Jadis 2022: Nadir

Sometimes Jadis can’t catch a break. Take this artist’s depiction for a Portugese language version of The Lion, the Witch, and the Wardrobe.

Not only is she dressed in a sackcloth shift, but she’s a hag, with pointy nose, deep frown lines, and gray hair. Well, actually all of her is grayish-blue. She’s staring intently at something out of the picture’s range, and frowning. What is it? Not a clue.

Not a clue either who the red-haired, freckle-faced moppet is supposed to be. He’s standing outside the witch’s picture frame, and therefore outside of the action, in a very modern t-shirt and jeans. He too is staring, but at the viewer in the challenging way children on the covers of books published in the 1970s seem to do.  If he’s supposed to be Edmund, he’s all wrong.

Not fond of this Jadis either who’s wearing a very oversized man’s fur-collared jacket. She’s also got elf ears and appears to have thinning hair on top.

Okay, this artist’s skill is on the amateur side, but that’s just part of the problem. Why on earth (or Charn) would Jadis have dressed like a peacock? It’s just out of character.

This stage version of the White Witch clearly suffers from oxygen deprival. She’s turning blue. Plus the makeup artist felt she needed painted-on collarbones for some reason.

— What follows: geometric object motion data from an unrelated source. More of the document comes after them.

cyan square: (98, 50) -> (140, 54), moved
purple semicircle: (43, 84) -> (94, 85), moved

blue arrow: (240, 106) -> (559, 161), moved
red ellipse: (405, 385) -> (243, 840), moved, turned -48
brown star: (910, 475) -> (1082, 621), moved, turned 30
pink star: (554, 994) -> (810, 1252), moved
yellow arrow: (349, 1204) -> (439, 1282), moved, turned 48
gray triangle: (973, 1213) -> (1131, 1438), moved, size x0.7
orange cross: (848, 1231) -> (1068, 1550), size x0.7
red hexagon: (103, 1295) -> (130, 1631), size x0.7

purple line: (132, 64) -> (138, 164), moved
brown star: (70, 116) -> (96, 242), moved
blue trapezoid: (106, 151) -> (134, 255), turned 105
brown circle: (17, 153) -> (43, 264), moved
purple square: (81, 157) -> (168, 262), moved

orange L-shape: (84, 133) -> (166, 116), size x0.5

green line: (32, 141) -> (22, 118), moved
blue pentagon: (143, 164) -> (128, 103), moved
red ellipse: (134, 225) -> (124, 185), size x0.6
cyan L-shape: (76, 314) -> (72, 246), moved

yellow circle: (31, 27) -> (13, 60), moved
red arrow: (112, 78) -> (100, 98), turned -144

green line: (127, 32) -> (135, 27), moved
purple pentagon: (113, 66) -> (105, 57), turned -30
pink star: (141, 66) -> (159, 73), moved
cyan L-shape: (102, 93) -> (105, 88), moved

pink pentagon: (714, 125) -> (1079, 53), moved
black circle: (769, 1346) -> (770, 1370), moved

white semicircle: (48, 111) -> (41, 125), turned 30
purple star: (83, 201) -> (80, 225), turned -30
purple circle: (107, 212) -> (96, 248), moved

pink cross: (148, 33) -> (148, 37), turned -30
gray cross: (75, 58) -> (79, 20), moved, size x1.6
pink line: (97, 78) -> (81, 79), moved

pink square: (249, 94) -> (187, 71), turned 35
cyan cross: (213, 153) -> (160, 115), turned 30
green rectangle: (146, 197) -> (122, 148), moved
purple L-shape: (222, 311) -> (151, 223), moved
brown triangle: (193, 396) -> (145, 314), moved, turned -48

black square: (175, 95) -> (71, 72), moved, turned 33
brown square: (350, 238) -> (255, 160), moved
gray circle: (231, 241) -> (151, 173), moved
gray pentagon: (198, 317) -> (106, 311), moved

This is the worst Jadis I’ve come across. Out of context it’s cute. The woman’s oversized crown and dainty shoe, the flying insect people wearing boots, and the dwarf’s gnomish mask-hat all speak to a sort of Russian sense of fairy-tale whimsy (where the art originated.) But it’s NOT Jadis, and it’s NOT Narnia. There were no stocking-hatted insect fairies attacking Jadis in that scene from LWW, for one thing.  Not only that, the palette is all wrong, Christmas reds and greens against ochre grass and an overcast sky. You might see that in Russia, but not in the book where it’s emphasized the land is thawing and the grass turning green.